Kubelet polling to check the status of Pod is bound to be affected by the network.

The physical hardware resource of Node node is limited, so it cannot hold more containers.

Due to the limitation of hardware at that time and the poor network environment, I only changed the above two parameters to extend Kubelet to poll and check the health status of Pod. The actual effect has indeed been improved.

/ / need to restart dockersudo systemctl restart docker// need to restart kubeletsudo systemctl restart kubelet

However, if conditions permit, it is best to optimize in terms of hardware.

Improve the physical resources of Node nodes

Optimize K8S network environment

Six, K8S common commands

Finally, share some commonly used K8S commands

1. Query all pod (namespaces)

Kubectl get pods-n

2. Query all node nodes

Kubectl get nodes

3. View pod details and logs

Kubectl describe pod-n

Kubectl logs-f-n

4. View the pod-yaml file

Kubectl get pod-n-o yaml

5. Query pod through tags

Kubectl get pod-l app=-n

6. Query a specific piece of information in pod

Kubectl-n get pods | grep | awk'{print $3}'

7, delete pod (or through the tag-l app=)

Kubectl delete pod-n

8, delete deployment

Kubectl delete deployment-n

9. Force deletion of pod

Kubectl delete pod-n-- force-- grace-period=0

10, enter the pod container

Kubectl exec-it-n-- sh

11. Tag node.

Kubectl label node app=label

12, view a node tag

Kubectl get node-l ""

13, view all node tags

Kubectl get node-show-labels=true

After reading the above, do you have any further understanding of how the K8S online cluster troubleshoots the NotReady abnormal state of Node nodes? If you want to know more knowledge or related content, please follow the industry information channel, thank you for your support.
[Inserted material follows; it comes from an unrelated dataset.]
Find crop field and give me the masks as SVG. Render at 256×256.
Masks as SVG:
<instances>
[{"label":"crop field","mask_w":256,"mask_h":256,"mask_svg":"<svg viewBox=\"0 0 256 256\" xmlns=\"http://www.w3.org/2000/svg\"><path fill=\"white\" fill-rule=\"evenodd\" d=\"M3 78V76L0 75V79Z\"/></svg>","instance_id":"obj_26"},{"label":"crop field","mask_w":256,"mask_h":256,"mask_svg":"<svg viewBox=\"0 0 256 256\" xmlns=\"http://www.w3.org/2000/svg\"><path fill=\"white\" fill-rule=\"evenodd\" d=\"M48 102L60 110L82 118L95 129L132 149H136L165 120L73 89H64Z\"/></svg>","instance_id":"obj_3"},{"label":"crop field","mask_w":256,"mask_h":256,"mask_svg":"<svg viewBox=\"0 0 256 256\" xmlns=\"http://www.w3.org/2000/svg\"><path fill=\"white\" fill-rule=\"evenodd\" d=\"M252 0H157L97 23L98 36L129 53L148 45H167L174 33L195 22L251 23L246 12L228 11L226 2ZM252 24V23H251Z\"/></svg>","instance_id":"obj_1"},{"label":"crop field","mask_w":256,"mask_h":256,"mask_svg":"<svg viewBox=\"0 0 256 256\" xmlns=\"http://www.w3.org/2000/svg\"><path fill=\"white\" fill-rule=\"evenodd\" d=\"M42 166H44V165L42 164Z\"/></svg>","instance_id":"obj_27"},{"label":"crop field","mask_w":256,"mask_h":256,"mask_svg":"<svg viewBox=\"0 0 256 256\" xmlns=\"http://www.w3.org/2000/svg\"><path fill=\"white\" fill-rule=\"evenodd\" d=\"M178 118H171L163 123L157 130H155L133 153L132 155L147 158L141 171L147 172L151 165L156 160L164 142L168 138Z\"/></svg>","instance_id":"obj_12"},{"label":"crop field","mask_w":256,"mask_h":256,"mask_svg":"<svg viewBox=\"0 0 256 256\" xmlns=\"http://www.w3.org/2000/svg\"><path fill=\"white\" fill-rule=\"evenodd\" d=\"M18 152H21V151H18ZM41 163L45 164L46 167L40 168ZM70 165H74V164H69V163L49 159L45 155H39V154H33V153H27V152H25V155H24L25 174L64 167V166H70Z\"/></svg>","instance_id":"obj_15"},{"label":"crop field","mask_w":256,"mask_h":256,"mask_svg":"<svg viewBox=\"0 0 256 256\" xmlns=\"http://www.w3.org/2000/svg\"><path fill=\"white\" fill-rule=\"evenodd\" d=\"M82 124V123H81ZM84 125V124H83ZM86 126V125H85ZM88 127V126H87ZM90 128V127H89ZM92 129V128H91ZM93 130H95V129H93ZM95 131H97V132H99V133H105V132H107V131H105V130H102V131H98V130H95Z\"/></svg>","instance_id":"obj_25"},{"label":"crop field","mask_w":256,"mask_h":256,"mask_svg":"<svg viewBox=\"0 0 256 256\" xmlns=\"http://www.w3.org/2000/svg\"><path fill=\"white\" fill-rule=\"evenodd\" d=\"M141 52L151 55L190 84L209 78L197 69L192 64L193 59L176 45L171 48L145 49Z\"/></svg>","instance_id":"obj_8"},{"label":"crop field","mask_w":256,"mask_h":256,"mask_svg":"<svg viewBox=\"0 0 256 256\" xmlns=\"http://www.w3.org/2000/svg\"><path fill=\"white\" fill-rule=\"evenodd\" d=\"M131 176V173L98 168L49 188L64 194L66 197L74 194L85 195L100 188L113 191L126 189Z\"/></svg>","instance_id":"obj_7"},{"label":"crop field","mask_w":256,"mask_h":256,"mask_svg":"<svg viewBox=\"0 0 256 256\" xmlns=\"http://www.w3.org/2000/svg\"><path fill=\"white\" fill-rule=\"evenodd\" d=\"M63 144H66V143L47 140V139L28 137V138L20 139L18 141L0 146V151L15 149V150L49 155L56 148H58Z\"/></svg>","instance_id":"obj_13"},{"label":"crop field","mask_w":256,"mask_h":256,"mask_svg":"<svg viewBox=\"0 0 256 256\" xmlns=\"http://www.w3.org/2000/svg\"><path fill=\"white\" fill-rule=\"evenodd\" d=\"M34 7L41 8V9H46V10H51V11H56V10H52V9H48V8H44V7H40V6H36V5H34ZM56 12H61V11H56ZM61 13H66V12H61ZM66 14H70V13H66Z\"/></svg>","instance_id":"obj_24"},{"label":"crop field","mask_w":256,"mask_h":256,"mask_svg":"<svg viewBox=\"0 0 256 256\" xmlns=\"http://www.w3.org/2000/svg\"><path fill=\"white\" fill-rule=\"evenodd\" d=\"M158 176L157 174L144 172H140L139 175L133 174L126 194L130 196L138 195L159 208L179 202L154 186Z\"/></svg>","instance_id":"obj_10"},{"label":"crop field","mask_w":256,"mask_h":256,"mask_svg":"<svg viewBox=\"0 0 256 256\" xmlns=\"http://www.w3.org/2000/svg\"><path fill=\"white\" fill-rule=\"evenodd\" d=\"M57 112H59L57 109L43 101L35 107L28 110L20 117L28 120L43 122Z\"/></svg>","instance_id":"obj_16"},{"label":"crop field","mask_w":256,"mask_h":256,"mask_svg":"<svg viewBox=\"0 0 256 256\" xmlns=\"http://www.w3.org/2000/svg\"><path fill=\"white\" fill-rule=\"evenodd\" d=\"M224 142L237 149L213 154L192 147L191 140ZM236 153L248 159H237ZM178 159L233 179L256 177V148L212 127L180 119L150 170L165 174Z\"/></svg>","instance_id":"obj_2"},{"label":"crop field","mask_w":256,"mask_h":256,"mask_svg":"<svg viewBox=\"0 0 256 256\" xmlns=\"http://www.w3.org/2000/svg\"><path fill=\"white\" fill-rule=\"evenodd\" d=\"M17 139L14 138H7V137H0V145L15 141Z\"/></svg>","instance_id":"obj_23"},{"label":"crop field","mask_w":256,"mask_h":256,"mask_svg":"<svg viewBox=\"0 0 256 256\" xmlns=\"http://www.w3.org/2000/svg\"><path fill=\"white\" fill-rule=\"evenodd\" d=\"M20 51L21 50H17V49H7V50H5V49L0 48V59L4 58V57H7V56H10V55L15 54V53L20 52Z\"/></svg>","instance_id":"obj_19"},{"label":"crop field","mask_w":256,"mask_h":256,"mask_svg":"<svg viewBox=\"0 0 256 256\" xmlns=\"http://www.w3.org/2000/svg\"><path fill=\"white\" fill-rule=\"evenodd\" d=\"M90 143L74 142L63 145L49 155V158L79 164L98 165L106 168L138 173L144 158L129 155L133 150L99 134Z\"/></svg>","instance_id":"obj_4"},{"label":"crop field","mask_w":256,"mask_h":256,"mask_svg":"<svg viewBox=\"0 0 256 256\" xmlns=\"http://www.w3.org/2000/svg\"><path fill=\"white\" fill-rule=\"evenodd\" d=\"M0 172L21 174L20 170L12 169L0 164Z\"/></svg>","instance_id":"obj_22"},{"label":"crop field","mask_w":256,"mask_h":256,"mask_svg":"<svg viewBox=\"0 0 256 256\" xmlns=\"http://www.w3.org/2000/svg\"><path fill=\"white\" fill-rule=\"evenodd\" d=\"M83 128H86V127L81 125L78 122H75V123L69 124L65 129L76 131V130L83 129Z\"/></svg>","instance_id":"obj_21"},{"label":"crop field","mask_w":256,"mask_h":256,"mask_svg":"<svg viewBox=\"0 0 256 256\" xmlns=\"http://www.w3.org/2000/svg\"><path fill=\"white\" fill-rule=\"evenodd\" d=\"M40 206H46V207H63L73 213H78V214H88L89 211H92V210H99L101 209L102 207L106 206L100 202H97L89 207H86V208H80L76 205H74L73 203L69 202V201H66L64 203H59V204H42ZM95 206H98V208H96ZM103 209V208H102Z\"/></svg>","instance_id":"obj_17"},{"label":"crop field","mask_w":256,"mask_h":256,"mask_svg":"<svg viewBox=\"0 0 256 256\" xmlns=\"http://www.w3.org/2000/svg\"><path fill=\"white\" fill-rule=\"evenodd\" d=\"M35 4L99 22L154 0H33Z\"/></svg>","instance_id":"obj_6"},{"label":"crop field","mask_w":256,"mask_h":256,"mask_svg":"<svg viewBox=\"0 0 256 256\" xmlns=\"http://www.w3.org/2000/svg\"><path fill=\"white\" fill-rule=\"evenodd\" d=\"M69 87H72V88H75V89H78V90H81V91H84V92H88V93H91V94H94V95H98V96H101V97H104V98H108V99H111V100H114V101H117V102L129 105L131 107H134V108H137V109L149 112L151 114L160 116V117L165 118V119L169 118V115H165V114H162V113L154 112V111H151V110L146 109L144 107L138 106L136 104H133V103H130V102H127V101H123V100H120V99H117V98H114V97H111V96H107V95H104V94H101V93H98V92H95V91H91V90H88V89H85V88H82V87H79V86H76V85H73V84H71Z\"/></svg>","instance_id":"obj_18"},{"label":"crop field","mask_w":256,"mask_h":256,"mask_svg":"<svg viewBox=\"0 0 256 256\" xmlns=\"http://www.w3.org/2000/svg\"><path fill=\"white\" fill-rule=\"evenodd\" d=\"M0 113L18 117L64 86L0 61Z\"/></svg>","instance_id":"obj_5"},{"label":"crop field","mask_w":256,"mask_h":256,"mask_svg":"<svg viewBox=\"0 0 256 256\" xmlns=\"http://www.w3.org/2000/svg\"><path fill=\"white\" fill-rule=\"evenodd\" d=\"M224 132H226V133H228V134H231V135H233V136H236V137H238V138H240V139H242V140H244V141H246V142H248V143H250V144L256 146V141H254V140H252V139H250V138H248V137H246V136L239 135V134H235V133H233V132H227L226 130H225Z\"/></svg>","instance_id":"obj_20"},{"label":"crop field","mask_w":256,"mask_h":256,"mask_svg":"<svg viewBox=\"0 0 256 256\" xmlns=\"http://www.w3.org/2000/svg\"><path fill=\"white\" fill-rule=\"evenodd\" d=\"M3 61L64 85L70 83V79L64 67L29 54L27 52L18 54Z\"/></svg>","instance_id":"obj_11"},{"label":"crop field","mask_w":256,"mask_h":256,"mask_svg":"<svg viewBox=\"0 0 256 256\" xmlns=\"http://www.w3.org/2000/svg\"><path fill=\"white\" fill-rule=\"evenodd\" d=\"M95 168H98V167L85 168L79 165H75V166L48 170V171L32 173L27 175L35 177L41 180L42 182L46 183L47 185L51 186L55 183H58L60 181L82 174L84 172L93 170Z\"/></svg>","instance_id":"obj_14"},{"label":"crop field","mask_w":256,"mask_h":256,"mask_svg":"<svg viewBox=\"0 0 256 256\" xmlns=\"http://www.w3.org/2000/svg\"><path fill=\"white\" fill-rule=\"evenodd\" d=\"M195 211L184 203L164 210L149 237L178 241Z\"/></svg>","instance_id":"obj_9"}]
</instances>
Welcome to subscribe "Shulou Technology Information " to get latest news, interesting things and hot topics in the IT industry, and controls the hottest and latest Internet news, technology news and IT industry trends.

*The comments in the above article only represent the author's personal views and do not represent the views and positions of this website. If you have more insights, please feel free to contribute and share.